GIVEN our increasing awareness of the role of fossil fuel companies in our climate emergency, is it not time for MP, Kevin Hollinrake to abandon his pro-fracking stance?

Or does the fossil fuel companies’ duty to maximise profits for the benefit of shareholders, a pill bountifully sugared by loudly protesting their green credentials, trump all other considerations for our MP?

For more than 50 years these companies have knowingly been responsible for more than a third of greenhouse gas emissions. This week the head of Angus Energy has loudly proclaimed his green convictions and practices, ostensibly taking on board some of the arguments against fracking, and gradually abandoning oil whilst pushing for sizeable profits from the exploitation of gas in Lincolnshire. His justification?

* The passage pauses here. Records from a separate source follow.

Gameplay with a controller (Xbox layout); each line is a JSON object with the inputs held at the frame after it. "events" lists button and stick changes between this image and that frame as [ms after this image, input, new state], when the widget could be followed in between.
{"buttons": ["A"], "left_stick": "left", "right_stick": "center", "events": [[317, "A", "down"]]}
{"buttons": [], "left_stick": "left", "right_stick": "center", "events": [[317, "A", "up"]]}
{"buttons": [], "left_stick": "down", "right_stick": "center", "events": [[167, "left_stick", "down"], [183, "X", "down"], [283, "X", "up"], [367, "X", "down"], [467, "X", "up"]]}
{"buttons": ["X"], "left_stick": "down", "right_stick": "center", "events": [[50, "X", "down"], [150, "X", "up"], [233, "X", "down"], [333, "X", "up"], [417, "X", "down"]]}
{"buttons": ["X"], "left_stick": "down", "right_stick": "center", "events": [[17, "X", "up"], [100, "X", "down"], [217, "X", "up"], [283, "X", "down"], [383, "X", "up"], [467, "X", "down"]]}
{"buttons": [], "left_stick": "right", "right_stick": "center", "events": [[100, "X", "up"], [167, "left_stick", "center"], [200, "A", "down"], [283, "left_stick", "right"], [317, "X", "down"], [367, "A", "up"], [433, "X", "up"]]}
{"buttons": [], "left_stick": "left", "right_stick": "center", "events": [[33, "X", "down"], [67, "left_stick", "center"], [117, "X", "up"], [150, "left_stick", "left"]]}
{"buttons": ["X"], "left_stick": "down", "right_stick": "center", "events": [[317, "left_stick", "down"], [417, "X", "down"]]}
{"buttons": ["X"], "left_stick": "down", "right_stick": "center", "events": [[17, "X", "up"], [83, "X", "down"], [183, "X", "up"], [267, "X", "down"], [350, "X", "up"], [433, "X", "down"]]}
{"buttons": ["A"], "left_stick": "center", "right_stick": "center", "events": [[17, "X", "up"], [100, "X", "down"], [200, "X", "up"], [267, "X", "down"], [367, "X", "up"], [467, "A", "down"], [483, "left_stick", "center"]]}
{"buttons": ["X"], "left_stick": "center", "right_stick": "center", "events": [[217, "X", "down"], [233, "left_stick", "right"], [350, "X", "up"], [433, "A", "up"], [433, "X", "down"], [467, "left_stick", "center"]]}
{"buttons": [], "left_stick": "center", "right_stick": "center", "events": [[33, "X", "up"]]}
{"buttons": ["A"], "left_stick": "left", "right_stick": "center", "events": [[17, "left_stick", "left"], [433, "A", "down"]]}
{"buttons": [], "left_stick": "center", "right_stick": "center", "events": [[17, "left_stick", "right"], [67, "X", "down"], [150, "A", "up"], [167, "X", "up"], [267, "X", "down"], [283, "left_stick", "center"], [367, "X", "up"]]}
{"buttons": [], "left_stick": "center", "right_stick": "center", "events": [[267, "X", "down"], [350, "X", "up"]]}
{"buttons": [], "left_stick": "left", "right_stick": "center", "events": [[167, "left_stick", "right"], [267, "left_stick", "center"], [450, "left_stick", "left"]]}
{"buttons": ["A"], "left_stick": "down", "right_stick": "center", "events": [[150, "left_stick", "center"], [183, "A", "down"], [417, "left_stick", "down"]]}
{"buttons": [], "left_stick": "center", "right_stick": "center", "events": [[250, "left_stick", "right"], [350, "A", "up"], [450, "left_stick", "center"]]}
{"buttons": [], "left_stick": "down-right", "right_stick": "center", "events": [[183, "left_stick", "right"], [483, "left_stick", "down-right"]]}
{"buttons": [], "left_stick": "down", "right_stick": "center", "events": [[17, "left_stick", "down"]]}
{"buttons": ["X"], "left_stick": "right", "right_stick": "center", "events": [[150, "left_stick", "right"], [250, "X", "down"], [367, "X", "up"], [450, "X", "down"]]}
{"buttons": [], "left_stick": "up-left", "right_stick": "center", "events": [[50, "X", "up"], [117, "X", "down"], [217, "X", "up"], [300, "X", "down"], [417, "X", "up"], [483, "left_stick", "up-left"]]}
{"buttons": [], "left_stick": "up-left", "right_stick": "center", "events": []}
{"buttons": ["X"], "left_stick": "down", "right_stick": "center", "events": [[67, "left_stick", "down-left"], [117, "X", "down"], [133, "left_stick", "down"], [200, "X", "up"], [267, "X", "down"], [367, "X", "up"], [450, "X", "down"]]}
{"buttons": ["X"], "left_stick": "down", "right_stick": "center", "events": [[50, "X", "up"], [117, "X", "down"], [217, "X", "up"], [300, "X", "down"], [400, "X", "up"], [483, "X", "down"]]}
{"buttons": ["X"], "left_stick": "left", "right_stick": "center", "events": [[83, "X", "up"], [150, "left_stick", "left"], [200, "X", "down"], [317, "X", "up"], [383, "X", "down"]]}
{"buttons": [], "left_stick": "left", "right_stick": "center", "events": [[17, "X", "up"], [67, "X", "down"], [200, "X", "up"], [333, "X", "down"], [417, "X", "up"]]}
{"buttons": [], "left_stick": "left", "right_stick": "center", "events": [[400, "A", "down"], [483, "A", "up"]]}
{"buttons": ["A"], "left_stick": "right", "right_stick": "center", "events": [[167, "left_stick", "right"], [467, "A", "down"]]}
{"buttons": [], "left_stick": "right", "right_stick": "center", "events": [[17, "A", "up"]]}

The demand is there.

At the same time, so the Rystad Energy consultancy tells us, the oil companies, not disputing the gravity of the emergency, “believe....philosophically (sic)...that it is not for energy companies to curtail the use of energy”, (Shell), maintaining (Total) that they are not responsible for how their products were used by consumers.

To accuse these companies of mere cognitive dissonance would be to let them off the hook. It is more sinister than that. This is hardly the 45 per cent reduction in emissions scientists call for by 2030 to avoid catastrophic consequences.

Safe and secure energy, Mr Hollinrake? I wonder.